The sight of him trying to skate to the bench after taking the elbow was tough to watch. He returned to the game before eventually sitting out the third period as a precaution.

"It was just headaches, kind of a little drowsiness (and) dizziness," Stamkos said when asked how he felt at that time. "Any time you get a shot like that to any part of your face, you're going to feel that. It was just getting your bell rung a little bit.

"Like I said, it's been getting better and better every day. I have no headache today so it's the best day so far."

The Canadian team will have at least one new player in the lineup against Sweden as Mason Raymond joined the team for practice Saturday. The Vancouver Canucks forward got on a plane within a few hours of speaking to GM Mark Messier and was feeling the jet lag while skating on the practice ice at SAP Arena.

Raymond is familiar with a couple players on the team, but acknowledges that he's a little nervous trying to fit in a group that has already played four games together.

"Yeah, of course, I think it's human nature," said Raymond. "You're coming into something that's already set up. I'm not quite sure how things are going to go."

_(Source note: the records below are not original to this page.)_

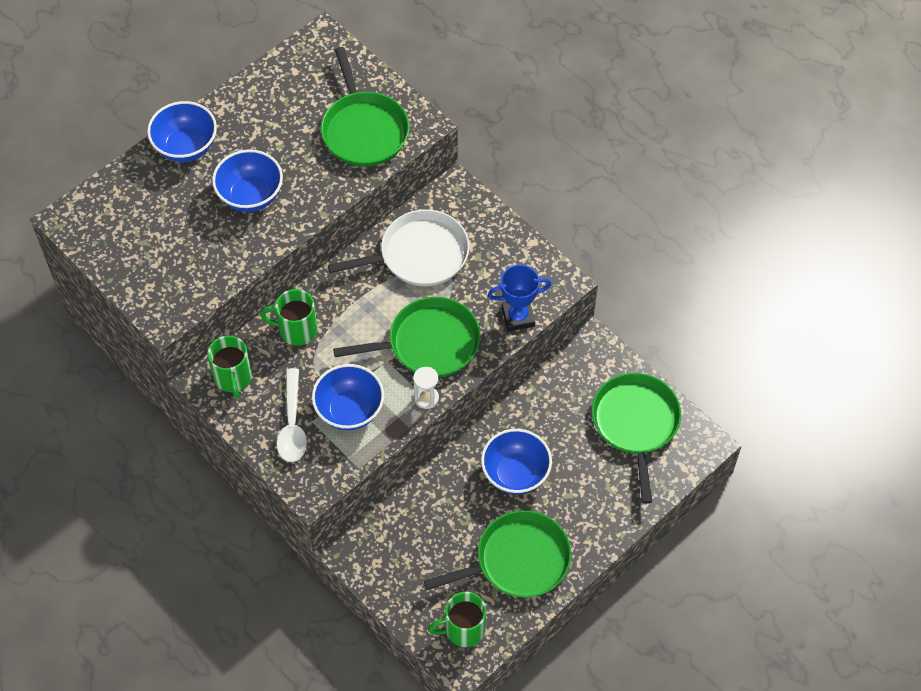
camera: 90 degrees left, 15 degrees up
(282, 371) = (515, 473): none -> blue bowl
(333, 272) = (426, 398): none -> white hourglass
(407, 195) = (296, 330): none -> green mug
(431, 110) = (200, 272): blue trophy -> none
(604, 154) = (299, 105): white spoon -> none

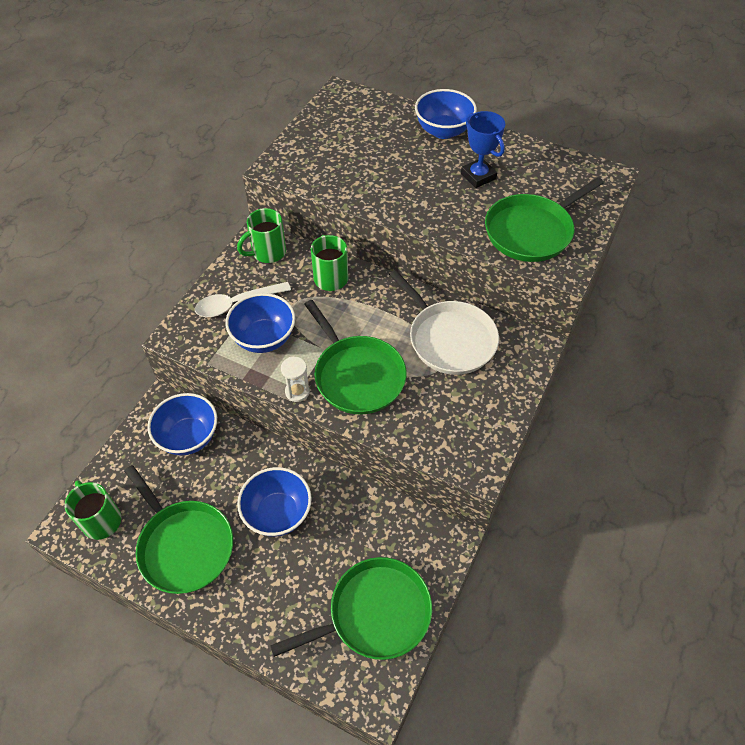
camera: 70 degrees right, 5 degrees down
(250, 196) = (417, 181): blue bowl -> blue bowl (189, 437)
(518, 317) = (419, 440): blue trophy -> blue trophy (478, 176)

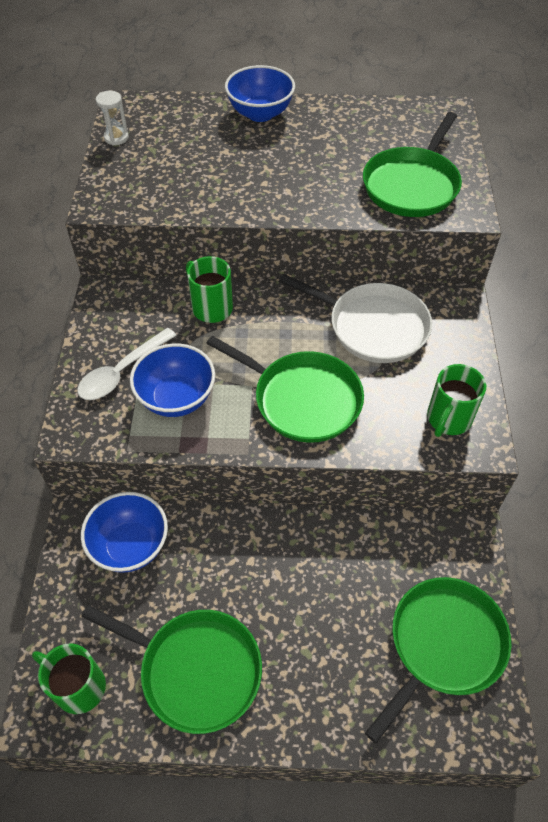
camera: 25 degrees left, 0 degrees up
(268, 252) = (124, 305): green mug -> green mug (448, 419)
(278, 513) = (280, 586): blue bowl -> none
(297, 392) = (249, 441): white hourglass -> white hourglass (116, 138)
(478, 176) = (325, 148): blue trophy -> none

MacTavish thinks Raymond's speed will be an asset on the bigger international ice surface and expects to work him into the forward rotation right away. Brent Burns is expected to be dropped back to defence.

The 24-year-old Raymond should fit in nicely with a young, hungry squad.

"He couldn't have been happier to come and join the team," said Messier. "That's always a big thing for us to get the guys who really want to be here. He was just great about that."

The game against Sweden will be Canada's toughest test of the tournament. The teams have faced each other in the last four world championship semifinals—with Canada winning the last three after Sweden came out on top in 2006.

The two countries have built their teams in a similar fashion this time with plenty of young players. Many of those guys have gone head-to-head with one another in recent years at the world junior championship.

"It's going to be high intensity," said Canadian forward John Tavares, who leads the tournament with six goals. "I think both teams can really skate and move the puck really well. It should be an exciting game to watch and an emotional one as well.

"I think over the last few years, especially for a lot of the young guys, we've had a rivalry that's starting to build up."

The games are starting to get more important as well. After facing Sweden, Canada wraps up the round robin against the Czech Republic on Tuesday. It will then need three straight wins to come home with gold for the first time since 2007.

There seems to be some optimism that Stamkos could make a return at some point during the event.

"He's definitely a huge part of our team and he's a great player," said forward Matt Duchene. "If we're going to win this tournament and do well, he's going to be a huge key. It's fortunate that he looked as good as he did out there."

However, the player's health is the biggest concern. The Canadian team wants to be extra cautious with the injury because some of his symptoms suggested it might be a concussion.

The quick recovery is now casting doubt on that.

"I don't even know if this was considered a real concussion," said Stamkos. "It was just more of getting your bell rung a little bit. I'm OK now, I feel pretty good, and I've just got to rest up."